* **Required action**: Only one span of the listing below should come back. It runs from the line with "[357,853,397,873] 扩展 -> [734,365,776,385] 展开" through the line with "[793,1124,834,1143] 一个 -> (839, 951) none", and each of its lines must be reproduced exactly.

* **Data shown**:
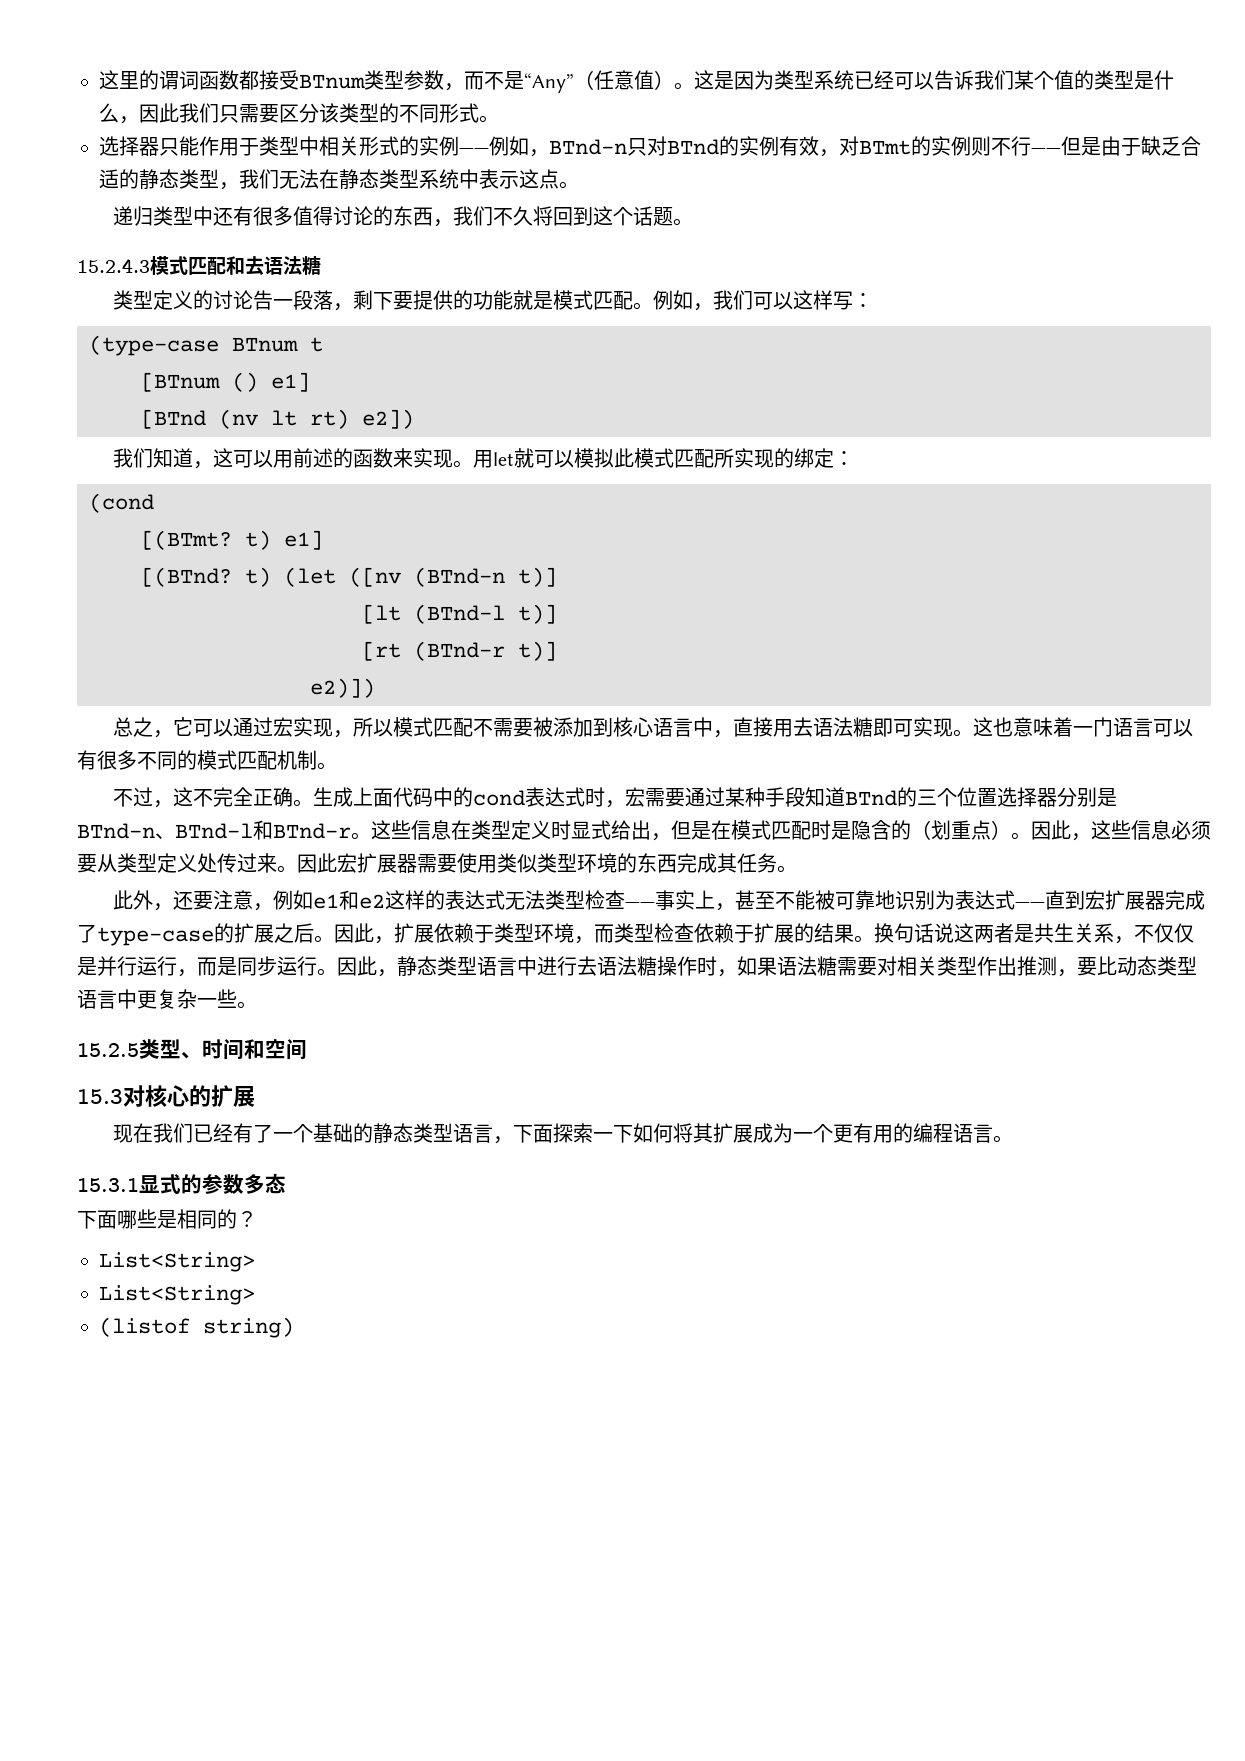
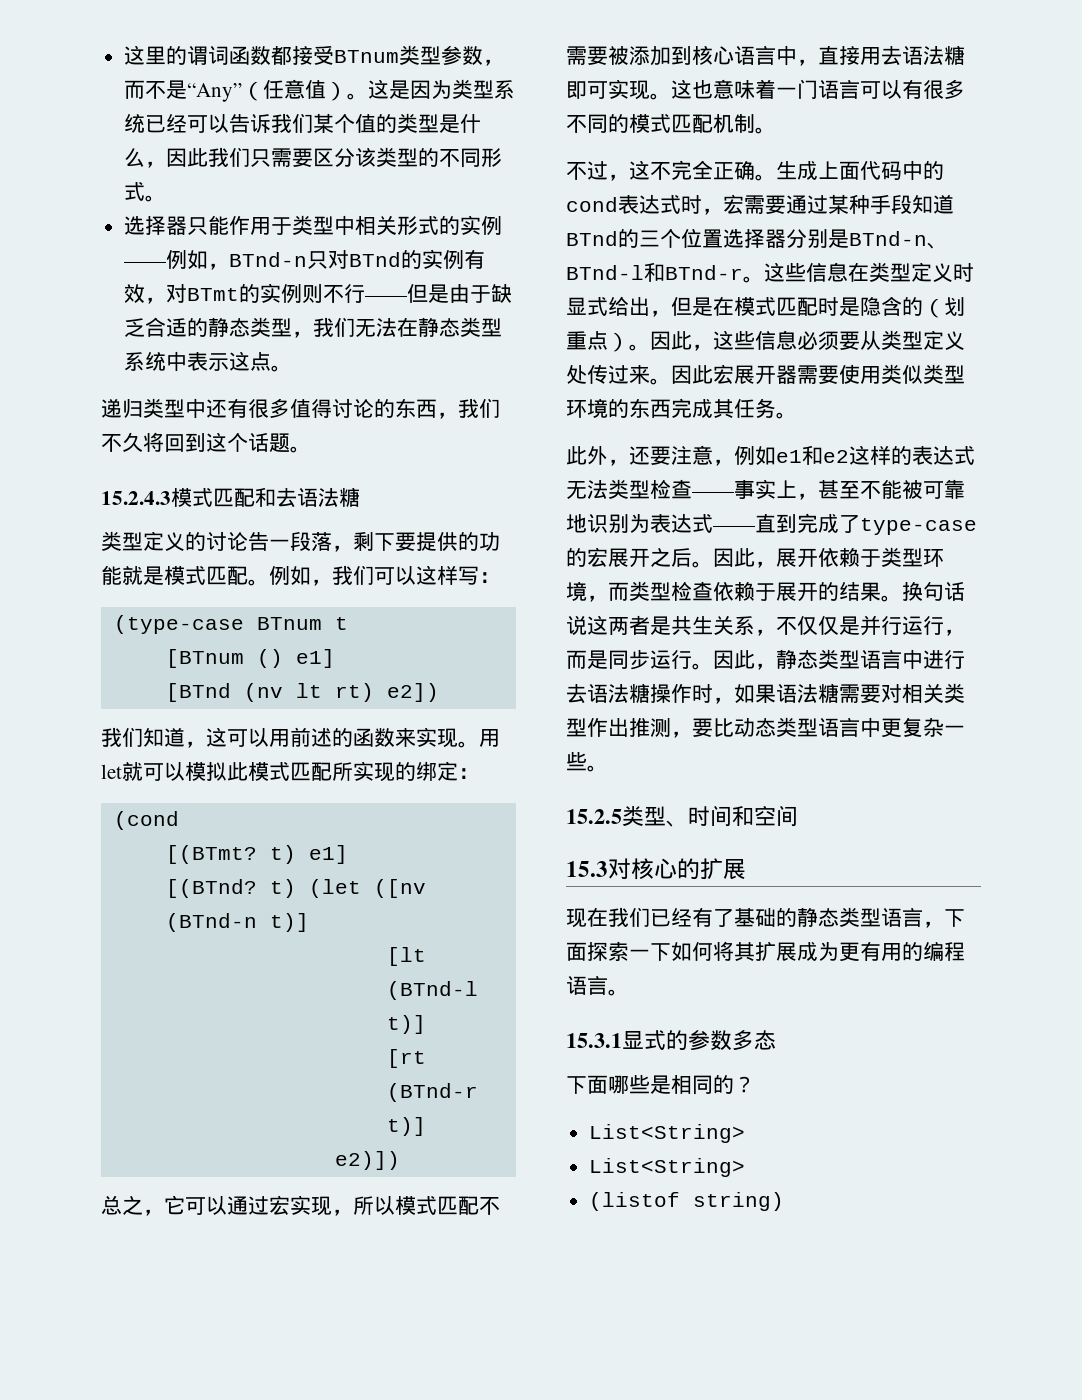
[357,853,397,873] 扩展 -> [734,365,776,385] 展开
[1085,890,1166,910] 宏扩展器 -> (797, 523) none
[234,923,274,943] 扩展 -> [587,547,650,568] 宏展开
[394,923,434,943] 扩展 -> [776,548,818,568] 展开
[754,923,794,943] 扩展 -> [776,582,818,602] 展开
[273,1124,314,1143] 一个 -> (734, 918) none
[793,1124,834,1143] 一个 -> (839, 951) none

==

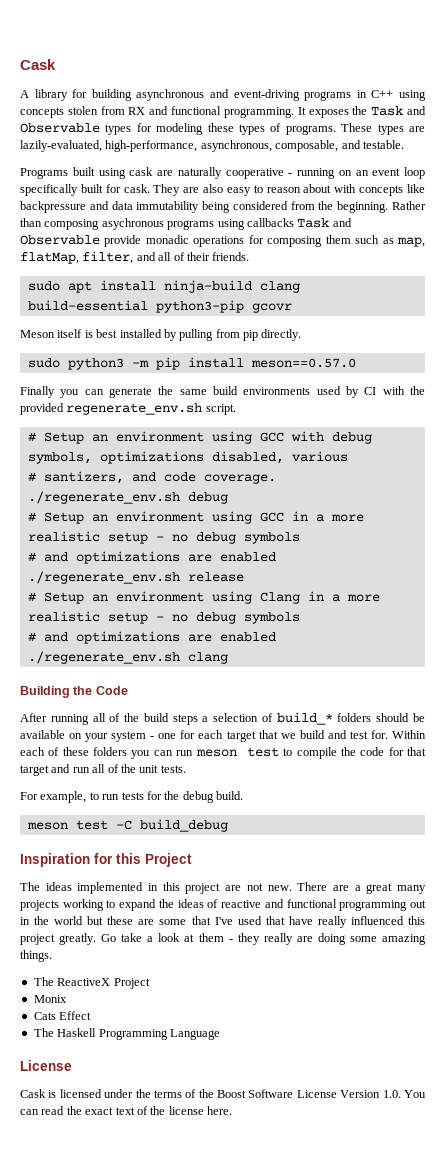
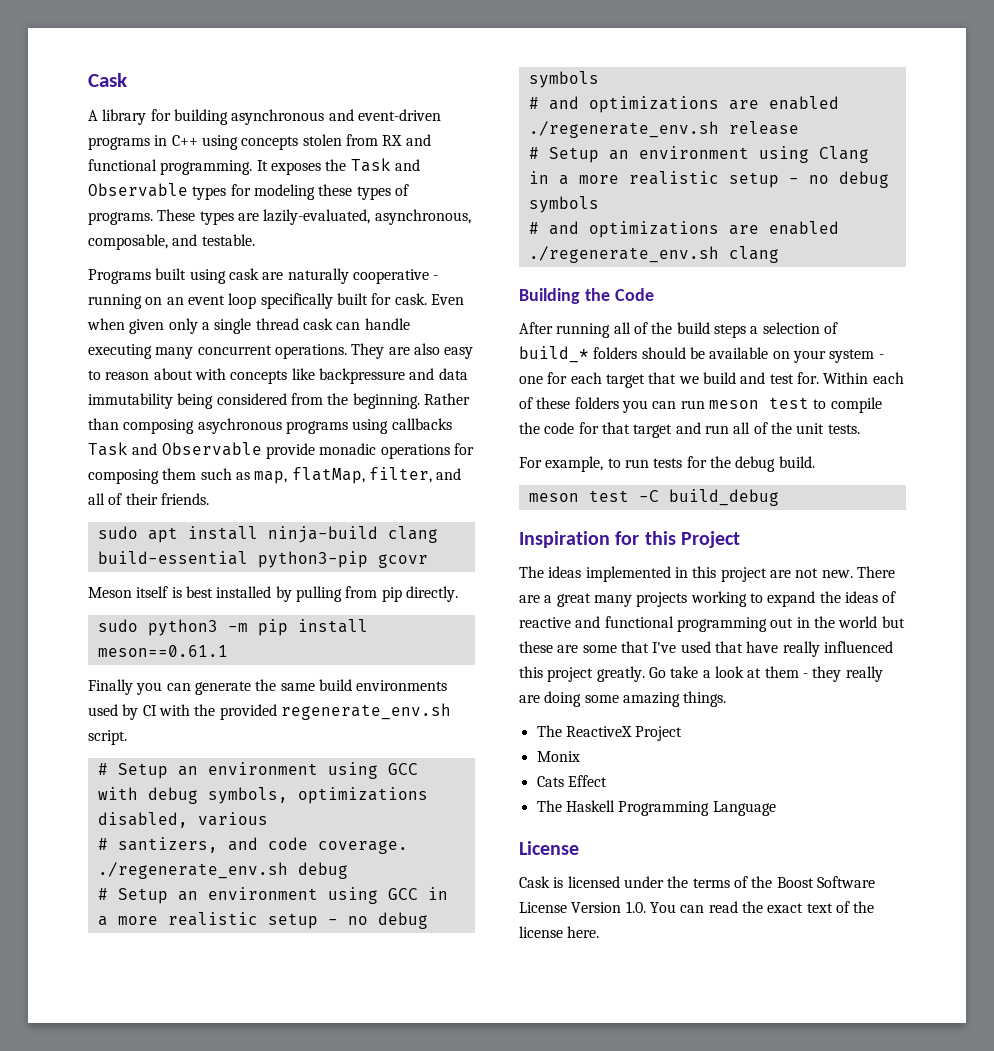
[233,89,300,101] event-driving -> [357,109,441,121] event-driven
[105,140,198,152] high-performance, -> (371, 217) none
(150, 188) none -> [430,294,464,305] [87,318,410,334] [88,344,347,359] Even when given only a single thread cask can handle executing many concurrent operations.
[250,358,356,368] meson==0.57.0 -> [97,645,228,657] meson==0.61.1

--

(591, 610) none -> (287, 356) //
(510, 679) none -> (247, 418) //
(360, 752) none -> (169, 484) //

* **Written response**:
[357,853,397,873] 扩展 -> [734,365,776,385] 展开
[1085,890,1166,910] 宏扩展器 -> (797, 523) none
[234,923,274,943] 扩展 -> [587,547,650,568] 宏展开
[394,923,434,943] 扩展 -> [776,548,818,568] 展开
[754,923,794,943] 扩展 -> [776,582,818,602] 展开
[273,1124,314,1143] 一个 -> (734, 918) none
[793,1124,834,1143] 一个 -> (839, 951) none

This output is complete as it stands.